FMPN juga mengacu pada laporan lembaga independen Auriga Nusantara yang mencatat deforestasi Indonesia sepanjang 2024 mencapai lebih dari 261 ribu hektare. Dari jumlah tersebut, sekitar 59 persen terjadi di area konsesi. Kondisi ini dinilai memperlihatkan bahwa regulasi dan sistem perizinan masih membuka ruang lebar bagi deforestasi legal.
“Kerusakan hutan yang terjadi hari ini bukan sekadar persoalan kejahatan lingkungan, tetapi bukti bahwa tata kelola kehutanan kita dirancang tanpa keberpihakan pada kelestarian dan keberlanjutan,” tegas Pendy.
Lebih lanjut, Pendy menyoroti dampak ekologis dan sosial dari deforestasi, mulai dari hilangnya habitat satwa dilindungi, meningkatnya risiko bencana ekologis, hingga terpinggirkannya masyarakat adat yang selama ini justru menjadi penjaga hutan.

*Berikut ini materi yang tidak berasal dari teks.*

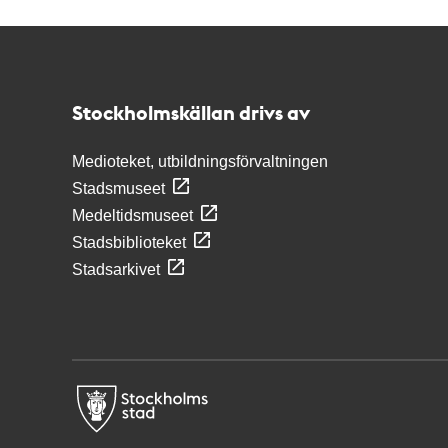
Kontakt
Stockholmskällan
Stockholmskällan drivs av
Medioteket, utbildningsförvaltningen
Stadsmuseet
Medeltidsmuseet
Stadsbiblioteket
Stadsarkivet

Atas kondisi tersebut, FMPN menilai pemerintah perlu melakukan evaluasi menyeluruh terhadap kebijakan kehutanan. Penegakan hukum, transparansi perizinan, serta perlindungan hutan alam dan hak masyarakat adat dinilai harus menjadi prioritas utama.
FMPN menegaskan bahwa kritik yang disampaikan bukanlah bentuk penolakan terhadap pembangunan. Sebaliknya, Pendy menyatakan FMPN mendukung pembangunan yang adil, berkelanjutan, dan tidak mengorbankan lingkungan hidup.
“Hutan adalah penyangga kehidupan dan masa depan bangsa. Jika tata kelolanya gagal, maka yang dipertaruhkan adalah keselamatan generasi mendatang,” ujar Pendy.
FMPN juga mengajak masyarakat sipil, akademisi, organisasi lingkungan, dan media massa untuk terus mengawal kebijakan kehutanan agar berpihak pada keberlanjutan ekologi dan keadilan sosial.